My daughter is nine and born without a thyroid gland. She has done so much better with the addition of t3 this last year.(most endo.'s are so set in their ways and love to discourage the use of t3 by scaring us half to death about the dangers of it and or desiccated hormone, and never even check it to see if you are converting enough of the t4 into the active t3 within the body- very irresponsible in my opinion and a receipe for disaster) Her T3 is now kept higher in the normal range and her free t4 is slightly above mid range with her TSH well under 1. No hypo. or hyper issues of any kind. Had lots of hypo. health issues on Synthroid only, as Tamera is right about conversion issues when there is no gland. Add in intestinal issues (another 20% of conversion happens here) to this and conversion is even further hampered. Add in wrong diet/ toxins (liver conversion is then also affected). So adding in t3 is safe, as long as you are healthy, and effective, and lessons the burden of the conversion process to those who have issues with this. We have also begun eating a gluten free diet and this has also really made a difference.

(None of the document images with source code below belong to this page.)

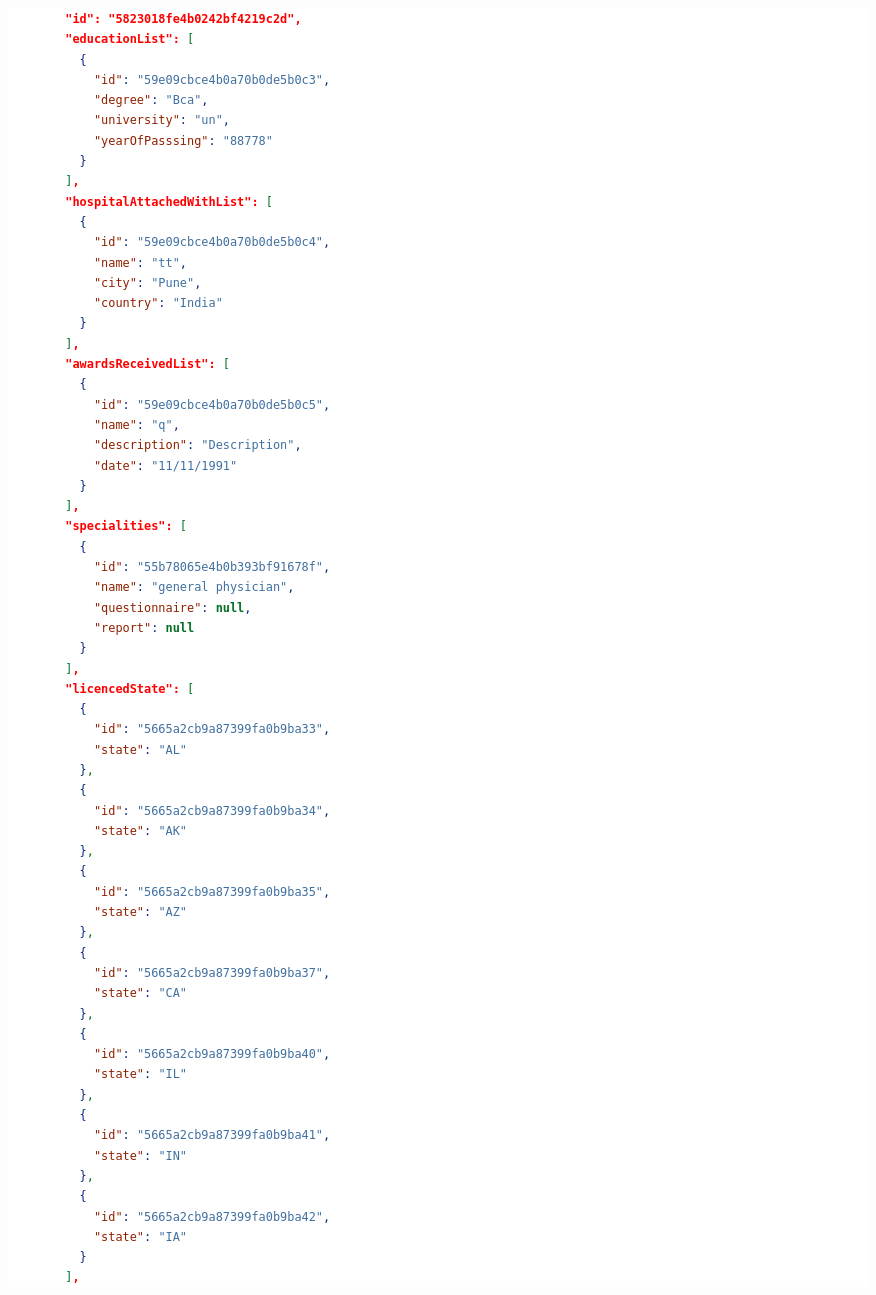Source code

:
 ```json
        "id": "5823018fe4b0242bf4219c2d",
        "educationList": [
          {
            "id": "59e09cbce4b0a70b0de5b0c3",
            "degree": "Bca",
            "university": "un",
            "yearOfPasssing": "88778"
          }
        ],
        "hospitalAttachedWithList": [
          {
            "id": "59e09cbce4b0a70b0de5b0c4",
            "name": "tt",
            "city": "Pune",
            "country": "India"
          }
        ],
        "awardsReceivedList": [
          {
            "id": "59e09cbce4b0a70b0de5b0c5",
            "name": "q",
            "description": "Description",
            "date": "11/11/1991"
          }
        ],
        "specialities": [
          {
            "id": "55b78065e4b0b393bf91678f",
            "name": "general physician",
            "questionnaire": null,
            "report": null
          }
        ],
        "licencedState": [
          {
            "id": "5665a2cb9a87399fa0b9ba33",
            "state": "AL"
          },
          {
            "id": "5665a2cb9a87399fa0b9ba34",
            "state": "AK"
          },
          {
            "id": "5665a2cb9a87399fa0b9ba35",
            "state": "AZ"
          },
          {
            "id": "5665a2cb9a87399fa0b9ba37",
            "state": "CA"
          },
          {
            "id": "5665a2cb9a87399fa0b9ba40",
            "state": "IL"
          },
          {
            "id": "5665a2cb9a87399fa0b9ba41",
            "state": "IN"
          },
          {
            "id": "5665a2cb9a87399fa0b9ba42",
            "state": "IA"
          }
        ],
```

I have an appt with my endo in early June to discuss but I know he didn't feel my levels warranted adding Cytomel. His concern is that it gets a little riskier to use Cytomel as you get older (I'm 56). I'm also not feeling badly; just a little off and so I think he's being conservative. I had an adrenal check done last year before I had my TT and everything was normal.
I'll get more info when I see him.
Thanks
Yes, T3 does have room to budge. If you get the T3 up a little higher and you still don't feel well, then request a reverse T3 test and also get an adrenal check. The 24 hour saliva test is the only reliable test. Blood cortisol is outdated.
I am wondering why the doc is just treating you with T4 meds and no T3. You have no thryoid and 20 percent of T3 conversion is done by the thryoid. Why not add a little Cytomel to your Synthroid?